Sega Saturn - 20 ans que c'est dur

S'intéresser au retrogaming revient-il à compter les années qui passent comme des moutons ? C'est sans doute un peu le cas. En revanche, les anniversaires des consoles de jadis qui se succèdent sont comme une cure de jouvence. Ils nous permettent de revivre ces moments bénis où nous apprenions l'arrivée d'un nouvelle console. Il y a 20 ans arrivait la Sega Saturn, une console qui colle parfaitement à cette idée...

Saturne (Cronos en grec) est un dieu de la mythologie romaine qui préside la période qui précède le solstice d'hiver. Pendant le reste de l'année, c'est un dieu en sommeil, dont la statue est liée par des bandelettes et qu'on ne le libère qu'au moment des Saturnales. En ce 22 novembre 2014, libèrons le Dieu du temps et fêtons aujourd'hui le vingtième anniversaire de la Sega Saturn qui succèda à la Megadrive.

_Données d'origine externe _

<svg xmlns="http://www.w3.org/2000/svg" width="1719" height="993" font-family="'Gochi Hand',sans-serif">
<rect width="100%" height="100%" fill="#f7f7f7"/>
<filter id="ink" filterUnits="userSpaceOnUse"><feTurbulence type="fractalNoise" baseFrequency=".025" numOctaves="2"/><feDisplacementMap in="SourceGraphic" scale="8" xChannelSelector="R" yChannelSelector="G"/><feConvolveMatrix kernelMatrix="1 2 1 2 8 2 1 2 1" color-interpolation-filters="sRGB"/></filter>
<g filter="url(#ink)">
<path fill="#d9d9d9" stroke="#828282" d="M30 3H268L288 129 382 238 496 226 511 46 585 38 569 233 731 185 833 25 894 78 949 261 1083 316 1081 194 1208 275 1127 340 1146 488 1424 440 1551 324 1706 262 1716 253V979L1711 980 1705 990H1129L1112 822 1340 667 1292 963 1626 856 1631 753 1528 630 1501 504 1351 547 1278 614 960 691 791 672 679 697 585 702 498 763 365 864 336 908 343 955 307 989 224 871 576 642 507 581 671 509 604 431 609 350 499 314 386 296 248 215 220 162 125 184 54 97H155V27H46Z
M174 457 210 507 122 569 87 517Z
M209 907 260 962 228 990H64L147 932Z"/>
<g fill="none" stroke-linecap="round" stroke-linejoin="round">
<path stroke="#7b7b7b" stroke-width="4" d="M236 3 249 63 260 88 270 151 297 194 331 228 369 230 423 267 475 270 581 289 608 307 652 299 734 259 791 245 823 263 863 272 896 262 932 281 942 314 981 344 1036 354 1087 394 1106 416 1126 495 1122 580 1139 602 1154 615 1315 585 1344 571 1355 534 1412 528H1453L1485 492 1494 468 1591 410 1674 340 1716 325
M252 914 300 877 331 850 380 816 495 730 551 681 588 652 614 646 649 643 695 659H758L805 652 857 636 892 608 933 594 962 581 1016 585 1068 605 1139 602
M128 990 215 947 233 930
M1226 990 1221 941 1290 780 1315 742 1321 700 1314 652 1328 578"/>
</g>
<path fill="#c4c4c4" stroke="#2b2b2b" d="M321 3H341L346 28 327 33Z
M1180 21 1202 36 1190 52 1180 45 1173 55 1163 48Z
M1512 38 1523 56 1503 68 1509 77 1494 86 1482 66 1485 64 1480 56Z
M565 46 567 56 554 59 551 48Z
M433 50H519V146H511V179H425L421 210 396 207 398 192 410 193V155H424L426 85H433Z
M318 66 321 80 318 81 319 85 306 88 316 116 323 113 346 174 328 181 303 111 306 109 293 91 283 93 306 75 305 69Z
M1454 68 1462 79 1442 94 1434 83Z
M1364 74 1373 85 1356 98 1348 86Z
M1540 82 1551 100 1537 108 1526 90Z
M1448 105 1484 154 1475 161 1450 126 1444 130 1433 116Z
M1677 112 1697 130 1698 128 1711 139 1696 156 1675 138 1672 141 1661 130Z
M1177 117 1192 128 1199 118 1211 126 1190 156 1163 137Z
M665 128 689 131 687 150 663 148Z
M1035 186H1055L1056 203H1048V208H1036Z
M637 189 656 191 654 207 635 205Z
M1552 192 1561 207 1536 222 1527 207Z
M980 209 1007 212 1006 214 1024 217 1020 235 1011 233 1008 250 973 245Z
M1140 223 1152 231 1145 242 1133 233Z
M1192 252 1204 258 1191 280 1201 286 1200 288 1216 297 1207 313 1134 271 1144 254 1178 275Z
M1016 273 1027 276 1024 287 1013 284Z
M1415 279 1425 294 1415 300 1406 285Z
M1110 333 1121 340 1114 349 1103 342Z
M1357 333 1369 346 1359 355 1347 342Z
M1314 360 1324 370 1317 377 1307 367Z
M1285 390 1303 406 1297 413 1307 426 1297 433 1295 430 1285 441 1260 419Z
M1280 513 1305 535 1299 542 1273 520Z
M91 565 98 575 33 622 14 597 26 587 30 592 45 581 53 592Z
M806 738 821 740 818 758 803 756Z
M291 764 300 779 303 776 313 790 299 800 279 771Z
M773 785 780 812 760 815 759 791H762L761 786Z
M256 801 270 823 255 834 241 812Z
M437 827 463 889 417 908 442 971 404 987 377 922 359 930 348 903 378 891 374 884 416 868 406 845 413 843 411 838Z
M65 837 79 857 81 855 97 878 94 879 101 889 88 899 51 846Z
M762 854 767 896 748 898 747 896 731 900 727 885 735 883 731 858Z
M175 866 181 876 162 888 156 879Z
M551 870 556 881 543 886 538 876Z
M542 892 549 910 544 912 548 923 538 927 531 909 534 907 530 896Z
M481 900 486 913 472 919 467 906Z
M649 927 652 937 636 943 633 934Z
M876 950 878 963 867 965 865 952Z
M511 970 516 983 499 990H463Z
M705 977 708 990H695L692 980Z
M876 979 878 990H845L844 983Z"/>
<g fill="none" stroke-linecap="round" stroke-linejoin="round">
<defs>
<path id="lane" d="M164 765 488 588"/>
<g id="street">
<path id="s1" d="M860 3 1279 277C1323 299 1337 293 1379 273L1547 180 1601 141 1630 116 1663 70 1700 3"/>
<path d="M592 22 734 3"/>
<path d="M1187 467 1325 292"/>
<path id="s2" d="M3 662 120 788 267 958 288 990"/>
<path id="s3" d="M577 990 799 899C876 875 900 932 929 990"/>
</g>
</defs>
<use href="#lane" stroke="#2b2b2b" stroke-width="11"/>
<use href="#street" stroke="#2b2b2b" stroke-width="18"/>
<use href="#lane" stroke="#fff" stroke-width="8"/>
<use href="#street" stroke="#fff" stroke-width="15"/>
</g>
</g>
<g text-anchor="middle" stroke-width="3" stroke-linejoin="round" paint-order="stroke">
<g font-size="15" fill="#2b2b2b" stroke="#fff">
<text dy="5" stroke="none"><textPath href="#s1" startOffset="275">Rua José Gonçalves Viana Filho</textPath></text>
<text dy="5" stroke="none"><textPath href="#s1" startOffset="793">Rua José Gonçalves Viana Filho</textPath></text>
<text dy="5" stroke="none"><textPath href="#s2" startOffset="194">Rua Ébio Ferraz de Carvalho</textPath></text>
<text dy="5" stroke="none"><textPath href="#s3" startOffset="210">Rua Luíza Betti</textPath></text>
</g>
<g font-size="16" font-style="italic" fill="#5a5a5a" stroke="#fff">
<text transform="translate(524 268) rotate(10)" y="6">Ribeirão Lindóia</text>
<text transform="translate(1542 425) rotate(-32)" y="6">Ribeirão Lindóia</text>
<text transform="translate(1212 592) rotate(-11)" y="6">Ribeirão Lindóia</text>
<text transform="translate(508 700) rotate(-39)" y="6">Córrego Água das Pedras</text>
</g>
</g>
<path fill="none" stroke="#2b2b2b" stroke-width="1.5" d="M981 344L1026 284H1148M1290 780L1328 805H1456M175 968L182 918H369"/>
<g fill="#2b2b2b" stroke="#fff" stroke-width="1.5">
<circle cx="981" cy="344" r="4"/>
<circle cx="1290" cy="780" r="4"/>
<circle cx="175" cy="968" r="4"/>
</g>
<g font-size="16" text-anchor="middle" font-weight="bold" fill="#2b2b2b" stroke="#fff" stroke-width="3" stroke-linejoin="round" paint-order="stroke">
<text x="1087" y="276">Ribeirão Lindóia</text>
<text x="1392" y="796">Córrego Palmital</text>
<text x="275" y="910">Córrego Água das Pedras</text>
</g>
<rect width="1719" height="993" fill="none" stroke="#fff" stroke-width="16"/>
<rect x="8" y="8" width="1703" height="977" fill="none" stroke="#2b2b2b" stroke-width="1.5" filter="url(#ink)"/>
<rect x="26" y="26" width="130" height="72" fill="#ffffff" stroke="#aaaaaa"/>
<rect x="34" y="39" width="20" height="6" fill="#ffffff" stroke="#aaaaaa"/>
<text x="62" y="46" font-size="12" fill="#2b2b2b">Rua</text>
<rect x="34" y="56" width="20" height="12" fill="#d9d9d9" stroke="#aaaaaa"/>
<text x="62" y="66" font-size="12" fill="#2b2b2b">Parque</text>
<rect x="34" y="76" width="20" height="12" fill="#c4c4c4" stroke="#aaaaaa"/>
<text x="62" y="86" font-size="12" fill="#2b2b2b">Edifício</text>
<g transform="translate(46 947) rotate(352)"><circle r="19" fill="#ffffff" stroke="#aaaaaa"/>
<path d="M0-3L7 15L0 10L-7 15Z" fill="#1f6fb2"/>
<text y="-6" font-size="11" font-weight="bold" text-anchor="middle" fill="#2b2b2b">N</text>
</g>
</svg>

La sixième planète du système Sega

Grise ou blanche lorsqu'elle arriva au Japon en 1994, les performances 2D de la console créèrent un engouement qui en fit un des très grand succès de Sega sur ses terres. Axée arcade et proposant des conversions prestigieuses, la "Giga Drive" est alors vendue à 500 000 exemplaires à Noël.

En revanche, lorsqu'en 1995 elle pointa le bout de son nez noir en Europe et en Amérique, il était déjà trop tard, la Playstation était là. Son Virtua Fighter n'y fit rien, les performances 3D de la Saturn faisaient alors peine à voir et souffrait de la comparaison avec le fer de lance de Sony... 

son kit de développement qui hérissa bien des poils de développeurs...

Son architecture (deux processeurs centraux fonctionnant en parallèle) la rendait très difficile à développer, au point qu'elle fut rapidement boudée par les éditeurs. De plus, son prix beaucoup plus élevé que sa concurrente ne lui permit pas de s'installer durablement dans les chaumières.

Tout cela ne l'empêcha pas de compter de très nombreux titres à son catalogue qui renferme de véritables bijoux : Daytona USA, la série des Virtua Fighter,  la série des Panzer Dragoon,  Thunder Force 5,  Radiant Silvergun,  Sega Rally,  King of Fighters '95 et ses suites pour ne citer qu'eux... (voir le top dans la vidéo)

Achevée par l'arrivée de la Nintendo 64 en 1996, son sort était scellé. En 1998 chez nous et en 2000 au Japon, la production s'arrêta, après qu'au total 11 millions de consoles furent vendues. Ironie de l'histoire, son prix chuta au point d'atteindre parfois une centaine de francs (des affaires qu'on regrette aujourd'hui d'avoir loupées à l'époque !!!)

Et maintenant ?

20 ans après, la console vivote et fait parler d'elle au détour d'événements divers et variés : la Sega Pluto, variante 2.0 de la Saturn fut découverte dans une brocante, le Gorafi publia un article très drôle intitulé "La console Saturn de Sega enfin rentable"...

Et puis il y a les fans. Bien moins étendue que celle de la Megadrive ou la Dreamcast, la communauté de passionnés de la console s'échinent à honorer sa mémoire, en créant par exemple Saroo un lecteur SD pour lire des Roms de jeux directement sur la console.

En revanche, du coté du Homebrew, c'est le désert, la console restant encore et toujours, trop difficile à apprivoiser pour les amateurs. Même problème du coté de l'émulation, les programmes émulant la console bouffent littéralement la mémoire vive de votre ordinateur à chaque lancement d'ISO !

Cela n'empêche pas les amoureux de Sega de chérir cette console qui jouit de l'estime (à mon sens légitime) des retrogamers de tout poil. Respectable et prometteuse, elle fut la victime de la fâcheuse tendance de Sega à transformer l'or en plomb et de Sony dont les Playstation massacrèrent la Saturn et la Dreamcast.